Task details:
Rewrite the entries below so that each "colour" becomes "color", keeping everything else the same.
○ ○ ○ ○ ○
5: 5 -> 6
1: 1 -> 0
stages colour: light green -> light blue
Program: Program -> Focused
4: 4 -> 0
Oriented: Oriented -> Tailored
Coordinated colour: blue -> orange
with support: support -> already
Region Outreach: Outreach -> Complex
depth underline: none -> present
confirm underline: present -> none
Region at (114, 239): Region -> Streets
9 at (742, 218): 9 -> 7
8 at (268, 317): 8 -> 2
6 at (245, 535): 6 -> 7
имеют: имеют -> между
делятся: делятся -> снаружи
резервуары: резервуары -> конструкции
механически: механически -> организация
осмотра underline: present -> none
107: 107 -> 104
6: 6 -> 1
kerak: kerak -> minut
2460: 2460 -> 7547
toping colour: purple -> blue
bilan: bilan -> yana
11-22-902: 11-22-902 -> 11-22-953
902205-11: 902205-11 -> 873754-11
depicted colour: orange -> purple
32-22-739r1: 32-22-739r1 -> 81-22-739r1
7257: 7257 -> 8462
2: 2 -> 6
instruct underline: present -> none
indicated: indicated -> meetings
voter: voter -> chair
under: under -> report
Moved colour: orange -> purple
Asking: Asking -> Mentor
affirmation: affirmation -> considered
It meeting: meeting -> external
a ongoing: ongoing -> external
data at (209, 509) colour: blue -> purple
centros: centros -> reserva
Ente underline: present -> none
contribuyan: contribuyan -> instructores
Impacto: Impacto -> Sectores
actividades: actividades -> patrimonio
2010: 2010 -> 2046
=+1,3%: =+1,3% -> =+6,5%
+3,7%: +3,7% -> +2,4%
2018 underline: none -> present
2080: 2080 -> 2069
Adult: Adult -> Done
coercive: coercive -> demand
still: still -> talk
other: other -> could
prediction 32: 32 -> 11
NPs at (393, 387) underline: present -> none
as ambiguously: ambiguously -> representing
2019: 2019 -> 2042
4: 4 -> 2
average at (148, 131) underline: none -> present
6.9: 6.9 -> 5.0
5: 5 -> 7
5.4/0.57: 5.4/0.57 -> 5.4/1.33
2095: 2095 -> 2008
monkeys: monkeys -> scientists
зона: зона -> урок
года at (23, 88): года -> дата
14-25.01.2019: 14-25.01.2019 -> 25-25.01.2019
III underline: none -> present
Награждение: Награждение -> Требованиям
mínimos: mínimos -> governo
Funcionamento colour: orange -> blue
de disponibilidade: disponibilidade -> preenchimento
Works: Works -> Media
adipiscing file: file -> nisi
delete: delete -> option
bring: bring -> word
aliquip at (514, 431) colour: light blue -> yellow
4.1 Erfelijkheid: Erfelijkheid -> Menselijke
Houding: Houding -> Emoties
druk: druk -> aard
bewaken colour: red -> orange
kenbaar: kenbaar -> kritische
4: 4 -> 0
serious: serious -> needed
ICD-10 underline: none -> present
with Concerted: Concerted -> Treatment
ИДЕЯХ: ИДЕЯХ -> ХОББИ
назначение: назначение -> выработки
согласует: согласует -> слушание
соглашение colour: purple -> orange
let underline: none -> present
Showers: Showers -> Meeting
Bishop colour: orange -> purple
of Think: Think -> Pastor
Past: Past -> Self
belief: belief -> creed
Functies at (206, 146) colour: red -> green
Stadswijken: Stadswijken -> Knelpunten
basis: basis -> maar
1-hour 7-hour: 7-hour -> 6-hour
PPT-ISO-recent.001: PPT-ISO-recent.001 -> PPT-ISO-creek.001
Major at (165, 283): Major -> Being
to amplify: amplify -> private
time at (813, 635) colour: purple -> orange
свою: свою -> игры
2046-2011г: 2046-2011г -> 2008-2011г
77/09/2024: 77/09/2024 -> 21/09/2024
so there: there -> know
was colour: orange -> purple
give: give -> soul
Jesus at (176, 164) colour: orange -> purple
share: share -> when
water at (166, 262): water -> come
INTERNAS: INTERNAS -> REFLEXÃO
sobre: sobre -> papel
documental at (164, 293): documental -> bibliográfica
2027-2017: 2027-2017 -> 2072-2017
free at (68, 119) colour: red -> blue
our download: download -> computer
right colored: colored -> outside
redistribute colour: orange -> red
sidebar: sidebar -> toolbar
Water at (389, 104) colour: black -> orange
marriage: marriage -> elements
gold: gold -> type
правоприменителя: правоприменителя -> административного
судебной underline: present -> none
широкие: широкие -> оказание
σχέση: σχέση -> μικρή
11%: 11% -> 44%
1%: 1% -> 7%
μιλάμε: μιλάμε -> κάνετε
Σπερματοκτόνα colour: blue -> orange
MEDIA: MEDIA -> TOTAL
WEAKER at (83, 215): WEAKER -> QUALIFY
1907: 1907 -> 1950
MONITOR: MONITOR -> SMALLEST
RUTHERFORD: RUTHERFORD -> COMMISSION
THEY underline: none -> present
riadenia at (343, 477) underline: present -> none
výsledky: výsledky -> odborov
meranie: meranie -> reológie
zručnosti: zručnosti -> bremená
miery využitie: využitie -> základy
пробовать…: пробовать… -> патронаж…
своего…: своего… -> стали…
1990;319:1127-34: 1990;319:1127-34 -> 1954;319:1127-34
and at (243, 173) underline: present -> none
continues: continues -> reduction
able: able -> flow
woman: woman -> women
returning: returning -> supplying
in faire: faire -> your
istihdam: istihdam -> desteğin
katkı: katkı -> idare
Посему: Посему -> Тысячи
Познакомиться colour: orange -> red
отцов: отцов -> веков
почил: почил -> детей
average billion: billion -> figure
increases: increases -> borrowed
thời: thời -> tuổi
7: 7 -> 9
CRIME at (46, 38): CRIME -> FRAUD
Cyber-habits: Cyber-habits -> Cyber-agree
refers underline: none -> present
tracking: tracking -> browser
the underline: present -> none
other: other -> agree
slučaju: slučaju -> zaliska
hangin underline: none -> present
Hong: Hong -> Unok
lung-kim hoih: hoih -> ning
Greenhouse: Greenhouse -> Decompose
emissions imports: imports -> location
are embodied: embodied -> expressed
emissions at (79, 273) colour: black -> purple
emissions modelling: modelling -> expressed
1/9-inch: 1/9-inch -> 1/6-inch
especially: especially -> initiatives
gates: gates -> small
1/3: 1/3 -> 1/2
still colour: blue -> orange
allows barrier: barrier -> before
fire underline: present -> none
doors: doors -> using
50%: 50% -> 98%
○ ○ ○ ○ ○
Expected answer:
5: 5 -> 6
1: 1 -> 0
stages color: light green -> light blue
Program: Program -> Focused
4: 4 -> 0
Oriented: Oriented -> Tailored
Coordinated color: blue -> orange
with support: support -> already
Region Outreach: Outreach -> Complex
depth underline: none -> present
confirm underline: present -> none
Region at (114, 239): Region -> Streets
9 at (742, 218): 9 -> 7
8 at (268, 317): 8 -> 2
6 at (245, 535): 6 -> 7
имеют: имеют -> между
делятся: делятся -> снаружи
резервуары: резервуары -> конструкции
механически: механически -> организация
осмотра underline: present -> none
107: 107 -> 104
6: 6 -> 1
kerak: kerak -> minut
2460: 2460 -> 7547
toping color: purple -> blue
bilan: bilan -> yana
11-22-902: 11-22-902 -> 11-22-953
902205-11: 902205-11 -> 873754-11
depicted color: orange -> purple
32-22-739r1: 32-22-739r1 -> 81-22-739r1
7257: 7257 -> 8462
2: 2 -> 6
instruct underline: present -> none
indicated: indicated -> meetings
voter: voter -> chair
under: under -> report
Moved color: orange -> purple
Asking: Asking -> Mentor
affirmation: affirmation -> considered
It meeting: meeting -> external
a ongoing: ongoing -> external
data at (209, 509) color: blue -> purple
centros: centros -> reserva
Ente underline: present -> none
contribuyan: contribuyan -> instructores
Impacto: Impacto -> Sectores
actividades: actividades -> patrimonio
2010: 2010 -> 2046
=+1,3%: =+1,3% -> =+6,5%
+3,7%: +3,7% -> +2,4%
2018 underline: none -> present
2080: 2080 -> 2069
Adult: Adult -> Done
coercive: coercive -> demand
still: still -> talk
other: other -> could
prediction 32: 32 -> 11
NPs at (393, 387) underline: present -> none
as ambiguously: ambiguously -> representing
2019: 2019 -> 2042
4: 4 -> 2
average at (148, 131) underline: none -> present
6.9: 6.9 -> 5.0
5: 5 -> 7
5.4/0.57: 5.4/0.57 -> 5.4/1.33
2095: 2095 -> 2008
monkeys: monkeys -> scientists
зона: зона -> урок
года at (23, 88): года -> дата
14-25.01.2019: 14-25.01.2019 -> 25-25.01.2019
III underline: none -> present
Награждение: Награждение -> Требованиям
mínimos: mínimos -> governo
Funcionamento color: orange -> blue
de disponibilidade: disponibilidade -> preenchimento
Works: Works -> Media
adipiscing file: file -> nisi
delete: delete -> option
bring: bring -> word
aliquip at (514, 431) color: light blue -> yellow
4.1 Erfelijkheid: Erfelijkheid -> Menselijke
Houding: Houding -> Emoties
druk: druk -> aard
bewaken color: red -> orange
kenbaar: kenbaar -> kritische
4: 4 -> 0
serious: serious -> needed
ICD-10 underline: none -> present
with Concerted: Concerted -> Treatment
ИДЕЯХ: ИДЕЯХ -> ХОББИ
назначение: назначение -> выработки
согласует: согласует -> слушание
соглашение color: purple -> orange
let underline: none -> present
Showers: Showers -> Meeting
Bishop color: orange -> purple
of Think: Think -> Pastor
Past: Past -> Self
belief: belief -> creed
Functies at (206, 146) color: red -> green
Stadswijken: Stadswijken -> Knelpunten
basis: basis -> maar
1-hour 7-hour: 7-hour -> 6-hour
PPT-ISO-recent.001: PPT-ISO-recent.001 -> PPT-ISO-creek.001
Major at (165, 283): Major -> Being
to amplify: amplify -> private
time at (813, 635) color: purple -> orange
свою: свою -> игры
2046-2011г: 2046-2011г -> 2008-2011г
77/09/2024: 77/09/2024 -> 21/09/2024
so there: there -> know
was color: orange -> purple
give: give -> soul
Jesus at (176, 164) color: orange -> purple
share: share -> when
water at (166, 262): water -> come
INTERNAS: INTERNAS -> REFLEXÃO
sobre: sobre -> papel
documental at (164, 293): documental -> bibliográfica
2027-2017: 2027-2017 -> 2072-2017
free at (68, 119) color: red -> blue
our download: download -> computer
right colored: colored -> outside
redistribute color: orange -> red
sidebar: sidebar -> toolbar
Water at (389, 104) color: black -> orange
marriage: marriage -> elements
gold: gold -> type
правоприменителя: правоприменителя -> административного
судебной underline: present -> none
широкие: широкие -> оказание
σχέση: σχέση -> μικρή
11%: 11% -> 44%
1%: 1% -> 7%
μιλάμε: μιλάμε -> κάνετε
Σπερματοκτόνα color: blue -> orange
MEDIA: MEDIA -> TOTAL
WEAKER at (83, 215): WEAKER -> QUALIFY
1907: 1907 -> 1950
MONITOR: MONITOR -> SMALLEST
RUTHERFORD: RUTHERFORD -> COMMISSION
THEY underline: none -> present
riadenia at (343, 477) underline: present -> none
výsledky: výsledky -> odborov
meranie: meranie -> reológie
zručnosti: zručnosti -> bremená
miery využitie: využitie -> základy
пробовать…: пробовать… -> патронаж…
своего…: своего… -> стали…
1990;319:1127-34: 1990;319:1127-34 -> 1954;319:1127-34
and at (243, 173) underline: present -> none
continues: continues -> reduction
able: able -> flow
woman: woman -> women
returning: returning -> supplying
in faire: faire -> your
istihdam: istihdam -> desteğin
katkı: katkı -> idare
Посему: Посему -> Тысячи
Познакомиться color: orange -> red
отцов: отцов -> веков
почил: почил -> детей
average billion: billion -> figure
increases: increases -> borrowed
thời: thời -> tuổi
7: 7 -> 9
CRIME at (46, 38): CRIME -> FRAUD
Cyber-habits: Cyber-habits -> Cyber-agree
refers underline: none -> present
tracking: tracking -> browser
the underline: present -> none
other: other -> agree
slučaju: slučaju -> zaliska
hangin underline: none -> present
Hong: Hong -> Unok
lung-kim hoih: hoih -> ning
Greenhouse: Greenhouse -> Decompose
emissions imports: imports -> location
are embodied: embodied -> expressed
emissions at (79, 273) color: black -> purple
emissions modelling: modelling -> expressed
1/9-inch: 1/9-inch -> 1/6-inch
especially: especially -> initiatives
gates: gates -> small
1/3: 1/3 -> 1/2
still color: blue -> orange
allows barrier: barrier -> before
fire underline: present -> none
doors: doors -> using
50%: 50% -> 98%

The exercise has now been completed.